Trump crossed a line with Twitter when he failed to condemn a group of his supporters who staged a violent riot at the Capitol building while Congress met to certify the election results. In one tweet, Trump shared a video in which he gently encouraged the group to return home, while reassuring his agitated followers that he loved them and that they were “special.”

At that time, Twitter said that Trump’s tweets contained “repeated and severe violations” of its policy on civic integrity and threatened that any future violations would result in “permanent suspension” of the president’s account.

As a result of the unprecedented and ongoing violent situation in Washington, D.C., we have required the removal of three @realDonaldTrump Tweets that were posted earlier today for repeated and severe violations of our Civic Integrity policy. https://t.co/k6OkjNG3bM

— Twitter Safety (@TwitterSafety) January 7, 2021

While Facebook took more drastic action against Trump’s account in the aftermath of Wednesday’s chaotic siege on Capitol Hill, Twitter has a longer history of friction with the outgoing president.

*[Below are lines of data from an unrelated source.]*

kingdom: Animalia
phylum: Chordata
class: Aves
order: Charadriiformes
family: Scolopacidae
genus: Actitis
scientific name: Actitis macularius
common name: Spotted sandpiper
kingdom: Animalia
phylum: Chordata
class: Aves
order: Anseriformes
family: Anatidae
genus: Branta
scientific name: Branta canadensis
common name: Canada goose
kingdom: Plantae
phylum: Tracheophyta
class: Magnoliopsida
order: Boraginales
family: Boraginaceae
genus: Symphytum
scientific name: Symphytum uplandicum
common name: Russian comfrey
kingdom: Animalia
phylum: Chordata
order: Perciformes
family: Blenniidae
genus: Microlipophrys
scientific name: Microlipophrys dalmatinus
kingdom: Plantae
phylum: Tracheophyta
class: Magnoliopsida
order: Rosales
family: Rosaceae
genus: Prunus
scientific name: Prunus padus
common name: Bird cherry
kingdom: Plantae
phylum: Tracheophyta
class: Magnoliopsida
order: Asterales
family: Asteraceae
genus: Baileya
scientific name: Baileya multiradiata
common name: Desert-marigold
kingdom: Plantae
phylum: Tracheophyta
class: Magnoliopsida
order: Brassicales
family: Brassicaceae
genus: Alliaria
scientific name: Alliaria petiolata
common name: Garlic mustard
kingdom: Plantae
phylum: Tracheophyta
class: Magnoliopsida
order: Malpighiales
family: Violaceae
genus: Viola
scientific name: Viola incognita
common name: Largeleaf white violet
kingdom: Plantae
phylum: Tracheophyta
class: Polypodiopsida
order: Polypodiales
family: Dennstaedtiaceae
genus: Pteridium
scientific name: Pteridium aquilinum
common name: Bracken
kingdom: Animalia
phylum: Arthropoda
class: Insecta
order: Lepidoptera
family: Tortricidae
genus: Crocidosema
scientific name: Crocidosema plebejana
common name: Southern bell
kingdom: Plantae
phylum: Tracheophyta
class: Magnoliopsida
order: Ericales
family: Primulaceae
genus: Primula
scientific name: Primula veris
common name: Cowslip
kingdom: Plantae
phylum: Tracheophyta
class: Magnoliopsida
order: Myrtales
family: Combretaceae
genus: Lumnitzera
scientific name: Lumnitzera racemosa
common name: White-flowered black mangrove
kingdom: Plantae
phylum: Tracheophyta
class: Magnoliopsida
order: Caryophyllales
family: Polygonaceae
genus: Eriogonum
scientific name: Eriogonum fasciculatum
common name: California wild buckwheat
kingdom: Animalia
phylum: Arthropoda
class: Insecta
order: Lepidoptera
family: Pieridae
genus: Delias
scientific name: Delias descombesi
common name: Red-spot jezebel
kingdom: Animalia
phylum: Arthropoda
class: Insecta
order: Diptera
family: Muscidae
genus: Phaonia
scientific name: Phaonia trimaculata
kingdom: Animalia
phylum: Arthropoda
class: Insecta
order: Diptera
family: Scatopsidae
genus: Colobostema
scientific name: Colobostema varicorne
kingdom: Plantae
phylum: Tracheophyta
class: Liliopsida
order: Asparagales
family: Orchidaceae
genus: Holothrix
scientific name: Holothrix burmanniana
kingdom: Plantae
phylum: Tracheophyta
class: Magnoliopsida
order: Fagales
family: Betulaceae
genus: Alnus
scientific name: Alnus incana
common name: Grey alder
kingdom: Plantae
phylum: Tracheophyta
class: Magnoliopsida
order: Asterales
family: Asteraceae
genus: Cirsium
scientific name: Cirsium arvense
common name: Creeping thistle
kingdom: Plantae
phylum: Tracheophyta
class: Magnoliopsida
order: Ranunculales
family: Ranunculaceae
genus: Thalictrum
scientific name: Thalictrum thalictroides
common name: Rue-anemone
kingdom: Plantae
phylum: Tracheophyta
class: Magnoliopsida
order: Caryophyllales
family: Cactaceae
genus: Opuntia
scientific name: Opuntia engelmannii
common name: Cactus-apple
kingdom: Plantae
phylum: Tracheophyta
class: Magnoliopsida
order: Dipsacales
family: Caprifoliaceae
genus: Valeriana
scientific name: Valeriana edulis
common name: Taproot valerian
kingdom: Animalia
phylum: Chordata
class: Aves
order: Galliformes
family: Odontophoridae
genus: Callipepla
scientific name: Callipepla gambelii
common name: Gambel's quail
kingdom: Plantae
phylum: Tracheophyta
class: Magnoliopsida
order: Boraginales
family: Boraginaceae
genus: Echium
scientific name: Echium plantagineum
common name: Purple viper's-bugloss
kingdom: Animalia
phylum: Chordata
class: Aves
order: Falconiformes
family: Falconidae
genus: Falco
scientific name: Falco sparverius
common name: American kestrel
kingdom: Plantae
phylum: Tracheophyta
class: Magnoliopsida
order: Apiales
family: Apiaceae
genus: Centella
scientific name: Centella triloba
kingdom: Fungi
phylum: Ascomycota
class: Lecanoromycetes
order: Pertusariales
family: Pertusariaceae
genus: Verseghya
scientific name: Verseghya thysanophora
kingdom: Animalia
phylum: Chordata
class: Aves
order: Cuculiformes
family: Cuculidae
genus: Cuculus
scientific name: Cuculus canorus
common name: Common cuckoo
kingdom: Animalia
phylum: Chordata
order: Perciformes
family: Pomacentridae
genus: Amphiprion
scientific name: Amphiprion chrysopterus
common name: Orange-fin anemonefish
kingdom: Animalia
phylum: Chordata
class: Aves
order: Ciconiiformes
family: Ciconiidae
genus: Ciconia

In early 2020, Twitter’s decision to add a contextual label to a Trump tweet calling mail-in voting “fraudulent” prompted the president to craft a retaliatory though largely toothless executive order targeting social media companies.

Trump held the same grudge through the end of the year, trying to push a doomed repeal of Section 230 of the Communications Decency Act — the law that protects online companies from liability for user-generated content — through Congress in increasingly unusual ways.